Oireachtas Joint and Select Committees

Wednesday, 14 November 2018

Joint Oireachtas Committee on Climate Action

Third Report of the Citizens' Assembly: Discussion (Resumed)

1:59 pm

Photo of Eamon RyanEamon Ryan (Dublin Bay South, Green Party) | Oireachtas source

We have to do this for Europe by Christmas and we have known that for three years. The European package was agreed by the Government in October 2014. I have seen up close the Departments' work up in providing analysis ,in a really heroic way, within short timelines. We need that level of ambition and heroic endeavour here so that by 30 November - in advance of Christmas because it is not that far away - we can look at some of the options. Could we commit to that?

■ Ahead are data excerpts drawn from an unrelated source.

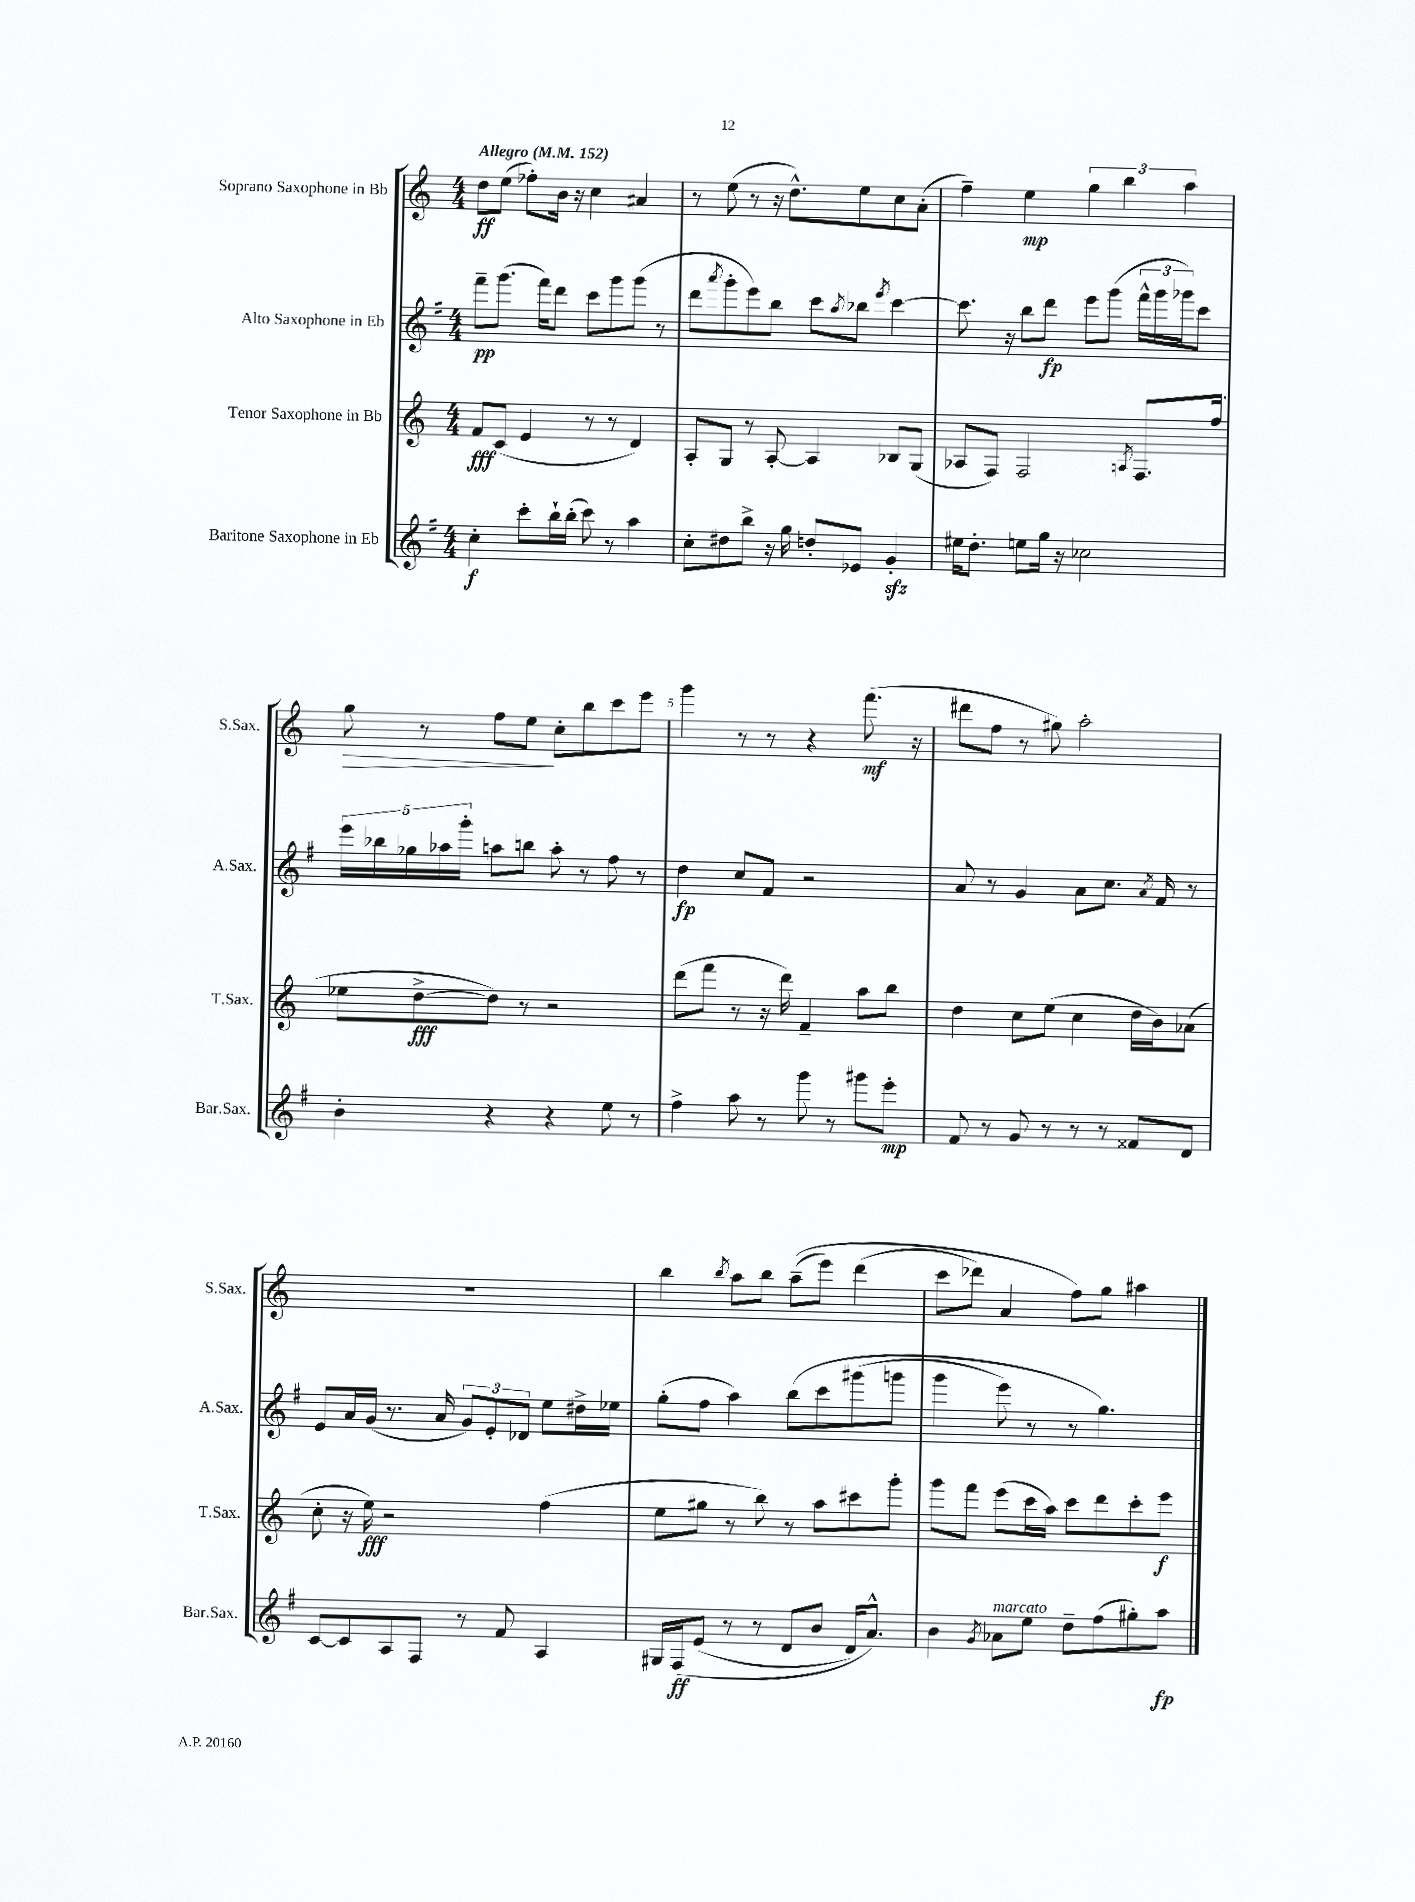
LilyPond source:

<<
\new StaffGroup <<
\new Staff = "s0" \with { instrumentName = "Soprano Saxophone in Bb" shortInstrumentName = "S.Sax." } {
    \clef treble \key c \major \numericTimeSignature \time 4/4 \tempo "Allegro" 4 = 152
    d''8\ff e''8( fes''8-.) b'16 r16 c''4 ais'4 |
    r8 e''8( r8 r16 d''8.-^) e''8 c''8 a'8-.( |
    f''4--) e''4\mp \tuplet 3/2 { g''4 b''4 a''4 } |
    g''8\> r8 f''8 e''8\! c''8-. b''8 c'''8 e'''8 |
    g'''4 r8 r8 r4 f'''8.\mf( r16 |
    dis'''8 f''8 r8 gis''8) a''2-. |
    R1 |
    b''4 \acciaccatura { b''8 } a''8 b''8 a''8--(\( e'''8) d'''4( |
    c'''8 des'''8) a'4 f''8\) g''8 ais''4 \bar "|." |
}
\new Staff = "s1" \with { instrumentName = "Alto Saxophone in Eb" shortInstrumentName = "A.Sax." } {
    \clef treble \key g \major \numericTimeSignature \time 4/4
    fis'''8--\pp g'''8.( fis'''16) d'''8 c'''8 g'''8 g'''8( r8 |
    d'''8 \acciaccatura { a'''8 } g'''8-. e'''8) b''8 c'''8 \acciaccatura { a''8 } bes''8 \acciaccatura { e'''8 } c'''4~ |
    c'''8. r16 b''8 d'''8\fp e'''8 g'''8( \tuplet 3/2 { fis'''16-^ g'''16 ges'''16) } c'''8 |
    \tuplet 5/4 { e'''16 bes''16 ges''16 aes''16 g'''16-. } a''8 b''8 a''8-. r8 fis''8 r8 |
    d''4\fp c''8 fis'8 r2 |
    a'8 r8 g'4 a'8 c''8. \acciaccatura { a'8 } fis'16 r8 |
    e'8 a'16 g'16( r8. a'16 \tuplet 3/2 { g'8) e'8-. des'8 } e''8 dis''16-> ees''16 |
    g''8-.( fis''8 a''4) b''8\( c'''8 gis'''8( g'''8 |
    g'''4 e'''8) r8 r8 g''4.\) \bar "|." |
}
\new Staff = "s2" \with { instrumentName = "Tenor Saxophone in Bb" shortInstrumentName = "T.Sax." } {
    \clef treble \key c \major \numericTimeSignature \time 4/4
    f'8\fff c'8( e'4 r8 r8 d'4) |
    a8-. g8 r8 a8~-. a4 bes8 g8( |
    aes8 f8) f2 \acciaccatura { a8 } f8. f''16( |
    ees''8 d''8~->\fff d''8) r8 r2 |
    d'''8( f'''8 r8 r16 d'''16) f'4-- a''8 b''8 |
    d''4 c''8 e''8( c''4 d''16 b'16) aes'8( |
    c''8-. r16 e''16\fff) r2 f''4( |
    e''8 gis''8 r8 b''8) r8 a''8 cis'''8 g'''8-. |
    g'''8 f'''8 e'''8( c'''16 a''16) c'''8 d'''8 c'''8-. e'''8\f \bar "|." |
}
\new Staff = "s3" \with { instrumentName = "Baritone Saxophone in Eb" shortInstrumentName = "Bar.Sax." } {
    \clef treble \key g \major \numericTimeSignature \time 4/4
    c''4-.\f c'''8-. b''16-! b''16-.( c'''8) r8 a''4 |
    c''8-. dis''8 b''8-> r16 g''16 d''8-. ees'8 g'4-.\sfz |
    eis''16 d''8.-. e''8 g''16 r16 ces''2 |
    b'4-. r4 r4 e''8 r8 |
    fis''4-> a''8 r8 g'''8 r8 gis'''8 e'''8-.\mp |
    fis'8 r8 g'8 r8 r8 r8 fisis'8 d'8 |
    c'8~ c'8 a8 fis8 r8 fis'8 a4 |
    gis16 fis16\ff\( e'8( r8 r8 d'8 b'8 d'16) a'8.-^\) |
    b'4 \acciaccatura { g'8 } aes'8^\markup { \italic "marcato" } e''8 d''8-- fis''8( gis''8-.) a''8\fp \bar "|." |
}
>>
>>
\layout { \context { \Score \override BarNumber.break-visibility = ##(#f #t #t) barNumberVisibility = #(every-nth-bar-number-visible 5) } }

We know from the modelling that has been done that the national development plan does not close the gap. Much of what it does takes us in the wrong direction or does not take us far enough. I will provide a number of examples. We have heard here about the importance of retrofitting. It is a brilliant investment. It is the lowest cost abatement curve. I can say that in advance. There is an endless number of reports that I could wheel out to show that retrofitting of energy efficiency buildings is the lowest cost carbon. We have €4 billion in the budget for that. Andrew McDowell, the head of the EIB, was in Dublin last week and stated that we need a budget of €50 billion. John FitzGerald stated that for social housing alone we need a budget of €5 billion. The OPW has stated that we are nowhere near meeting our energy efficiency targets in respect of public buildings. The numbers that were mentioned in Mr. Watt's presentation are a minute percentage of what we should be doing. That €4 billion will not be enough. We will have to change the national development plan.

I am speaking as a Dublin person but what is going on in transport is an absolute crime. It is a continuation of what Mr. Watt said about our sprawl because in Dublin we are widening the N11, the N7, the N6, the N4, the N3 and the N2. Mr. Watt correctly stated that the big problem is the sprawl model. The national planning framework said the right thing, which is that we were going to move away from it. The national development plan forgot that and threw it out. The only thing we are building this year is roads. We have no public transport projects in train. There is not a single cycling project under construction. It is the same again next year. That has to change. There is nothing about forestry or the new circular economy in the national development plan. Does Mr. Watt agree if we are going to be serious about our climate task that the national development plan will have to change?